Ryan would also end deductions for state and local taxes, which tend to benefit homeowners more in blue states than red. Trump would do the same, except by a different route: He would cap the value of deductions at 10 percent, such that filers in, say, the 20 percent bracket would lose half their tax break. Mortgage interest and charitable contributions would remain fully deductible under both Ryan and Trump.

Both would also lower taxes on investment income. Ryan would reduce the top tax on this income to 16.5 percent from 20 percent now. Trump would eliminate the 3.8 percent investment surtax that applies to individuals earning more than $200,000.

And both he and Ryan would reduce business taxes. The speaker would cut the top rate to 20 percent from 35 percent. Trump would bring it down to 15 percent. Both would allow corporations, which collectively have $2.4 trillion in untaxed profits stashed in overseas accounts, to pay less tax on those earnings. Ryan would tax them at 8.75 percent and Trump at 10 percent. Both would deem such earnings as repatriated and apply the tax, even if the earnings stayed offshore.

Get the picture? Ryan and Trump are following the supply-side gospel, in which tax cutting that mostly benefit upper-income households is dogma. Trump's rates are often lower, but in a few cases Ryan outdoes him.

Trump and Ryan have their differences, mostly when it comes to corporate taxes. Unlike Trump, Ryan would allow immediate write-offs for business investment (as opposed to basing those write-offs on depreciation). And the speaker would not tax the future profits of U.S. companies' foreign subsidiaries.

Ryan moves closer to Trump's world view by ending taxes on corporate exports while keeping them for imports. The shift would encourage companies to move their legal addresses to the U.S. and erase some benefits American companies have enjoyed by moving their headquarters abroad, a Trump pet peeve.

Ryan and Trump differ when it comes to the tax break companies now get for interest expenses. The speaker would get rid of it, depriving Trump, the self-described "king of debt," of one of his favorite business practices, which is to borrow heavily, claim the interest-expense deduction to lower his taxes, and then default on the loans.

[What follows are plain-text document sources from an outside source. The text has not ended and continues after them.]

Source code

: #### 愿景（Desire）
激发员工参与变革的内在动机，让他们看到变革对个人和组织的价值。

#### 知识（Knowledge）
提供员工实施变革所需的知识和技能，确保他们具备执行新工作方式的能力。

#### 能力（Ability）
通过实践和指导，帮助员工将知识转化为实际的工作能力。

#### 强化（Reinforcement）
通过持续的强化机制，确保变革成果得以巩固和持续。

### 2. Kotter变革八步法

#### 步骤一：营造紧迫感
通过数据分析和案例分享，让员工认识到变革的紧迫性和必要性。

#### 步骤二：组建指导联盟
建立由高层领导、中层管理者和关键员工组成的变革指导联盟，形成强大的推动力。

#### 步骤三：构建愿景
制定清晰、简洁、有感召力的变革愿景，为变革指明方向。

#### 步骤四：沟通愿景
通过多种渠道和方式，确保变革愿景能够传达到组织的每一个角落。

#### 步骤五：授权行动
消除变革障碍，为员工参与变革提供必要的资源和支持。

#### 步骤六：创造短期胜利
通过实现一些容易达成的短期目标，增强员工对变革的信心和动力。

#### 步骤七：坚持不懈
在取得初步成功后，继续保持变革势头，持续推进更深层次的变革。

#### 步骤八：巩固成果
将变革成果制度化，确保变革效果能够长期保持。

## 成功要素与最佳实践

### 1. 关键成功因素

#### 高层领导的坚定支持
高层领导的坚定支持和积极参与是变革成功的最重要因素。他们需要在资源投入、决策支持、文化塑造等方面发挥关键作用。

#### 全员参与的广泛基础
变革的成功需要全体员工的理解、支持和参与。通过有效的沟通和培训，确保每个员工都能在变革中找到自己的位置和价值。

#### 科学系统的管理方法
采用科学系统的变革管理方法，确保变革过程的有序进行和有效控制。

The total cost of Trump's plan would be $10 trillion, even by the accounting of the Tax Foundation, a conservative think tank, and even after assuming his plan would stoke faster economic growth. We can't compare that estimate with one for Ryan's plan because he doesn't provide the cost or enough detail to let others crunch the numbers. But the speaker does envision at least $1 trillion in lower revenue over the next decade, a sum that would have to be offset either with higher taxes elsewhere or, more likely, spending cuts to meet congressional budget rules.

Hillary Clinton's tax and spending proposals, by contrast, net out almost dollar for dollar, according to a new analysis by the Committee for a Responsible Budget. Over 10 years, she would add $250 billion to the national debt, while Trump would add $11.5 trillion.

Ryan and Trump are often portrayed as uneasy allies on a number of political fronts. But when it comes to taxes and fiscal policy, they are kissin' cousins.